夏服を求めショッピングを楽しむ中、パッと目を引いたのは、デコルテと肩が大胆に見えるオフショルダーのトップス。色は夏らしいさわやかなホワイトで、気になる二の腕はふわふわのデザインで隠してくれている。お値段も…イイ感じ。お給料が入ったばかりだから、買ってしまおうか。

少し前まで、私はあまり服にこだわりがなかった。けれど、遊真くんと付き合いはじめてからは段々と自分の見た目を気にするようになった。格好良くて男前な遊真くんに似合う、心身ともに素敵な女の子になりたいと思ったのだ。

そして、私は意外と欲張りだ。できることなら遊真くんにもっとかわいいと思ってほしいし、遊真くんを夢中にさせる魅力的な女性になりたかった。


手に取って、店員さんに声をかけて試着室に入る。ドキドキしながら袖を通すと、たっぷりのフリルがあしらわれたデザインは大人っぽくもあるが、背伸びしている感じなく、結構…いや、かなり似合っていた。かわいい服を着ると少しだけ自分に自信がつく。この服を着た私を、遊真くんはどう思うのだろうか。普段こんなかわいらしい服を着ないから、仲の良い友達はびっくりするだろうな。遊真くんも、びっくりしてくれるかなぁ、なんて。

遊真くんと会うときは基本制服か隊服だし、優しい彼はニコリと笑って「かわいいな」って褒めてくれるかな。褒めてくれたら、嬉しいな。……それに、


いつもなら絶対選ばない少しだけダイタンなデザインに、彼はドキドキしてくれるだろうか。

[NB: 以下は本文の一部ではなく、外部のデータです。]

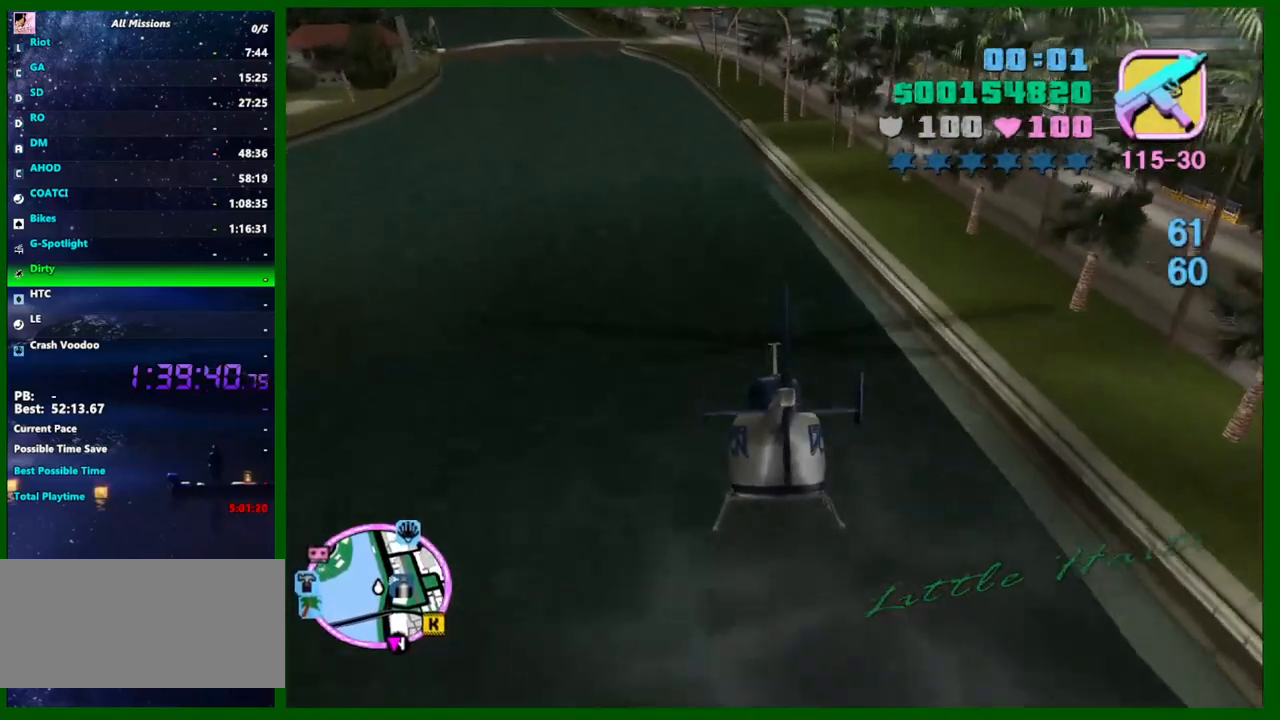
{"keys": ["up", "w"], "mouse": [], "events": [[184, "up", "down"], [317, "up", "up"], [467, "a", "down"], [500, "a", "up"], [500, "up", "down"]]}
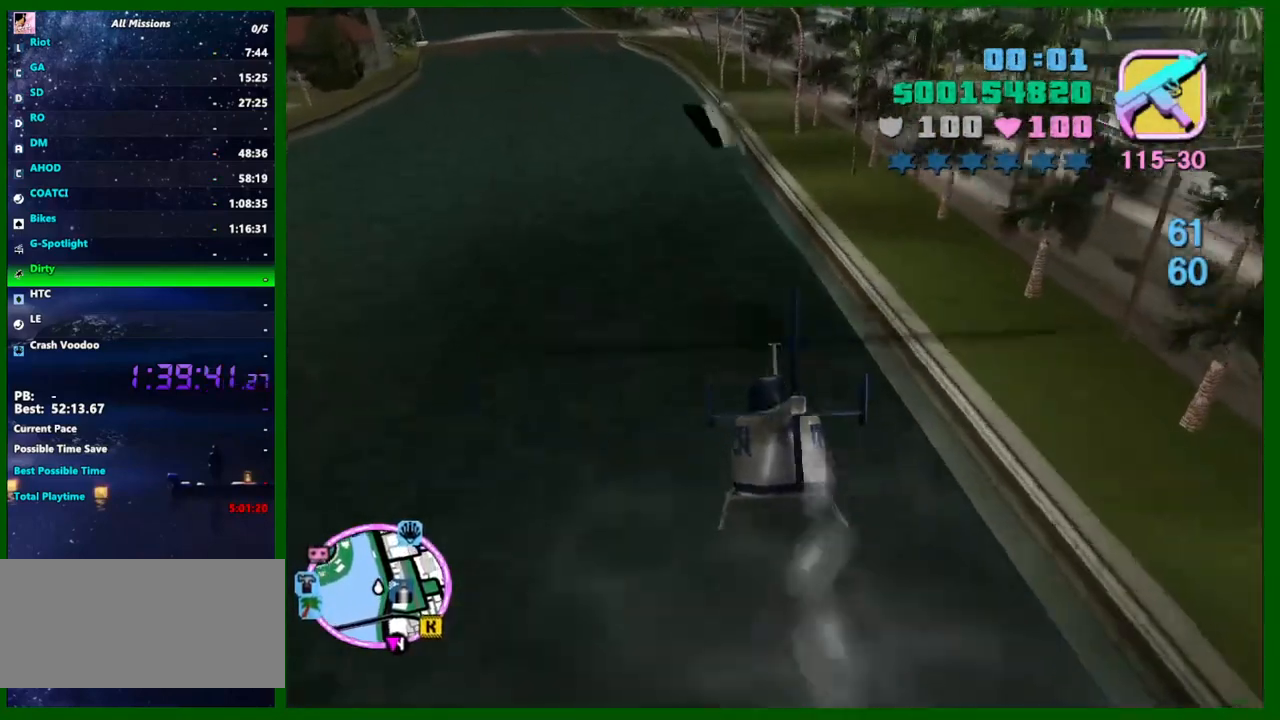
{"keys": ["up", "w"], "mouse": [], "events": [[150, "up", "up"], [384, "a", "down"], [384, "up", "down"], [484, "a", "up"]]}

ニコニコ笑顔の店員さんに軽く会釈をする。手にはしっかりと、ショッピングバッグが握られていた。


















「……度胸が、足りなかった。」

あれから何度か遊真くんと出かける機会はあったが、結局遊真くんの前で着ていく勇気は出なかった。もうすぐ、夏が終わってしまう。

せっかく買った服は、すっかりタンスの肥やしになっていた。遊真くんを夢中にさせる魅力的な女性になるのはまだまだ先のようだ。そもそも、遊真くんが女の子に骨抜きにされメロメロになっている姿を想像できなかった。彼はいつだって相手を翻弄し、夢中にさせる側だから。実例は私です。

肥やしにしておくにはあまりにももったいない服を取り出し、もう一度着てみる。外で着れない分、家で着てあげようと思ったのだ。くるりと鏡の前で一回転。…やっぱり大丈夫。似合ってる、はず。少なくとも変じゃない。ちょっとセクシーだけど、かわいらしいデザインだから背伸びしている感じもない。


でもやっぱり、ちょっと派手…?なんて、眉間にシワを寄せ鏡の前で悩むこと5分。スマホがパッと明るく点滅した。チラリと確認して、目を見開く。ブルブルと震えるスマホには"遊真くん"の文字。なんというタイミング。先程から脳内に占めていた愛しい人からの電話であった。慌てて[通話]ボタンを押し、スマホを両手で耳に当てた。


[……ユキちゃん?]

「っも、もしもし!ゆきです!」

[よかった。電話出てくれてありがとな。今、少しだけ時間あるか?]

「大丈夫だよ!どうしたの?」

[よかったら少し話そうぜ。…実は、今ユキちゃんちの前にいるんだ。]

「えっ!?!」


窓ぎわのカーテンを開けると、すぐに見えた白いふわふわ。「遊真くん、」と呟いた声が聞こえたのか、パッと目線が上げられ、ニコリと笑ってくれた。思わず手を振ると振り返してくれる。無意識に笑みが溢れた。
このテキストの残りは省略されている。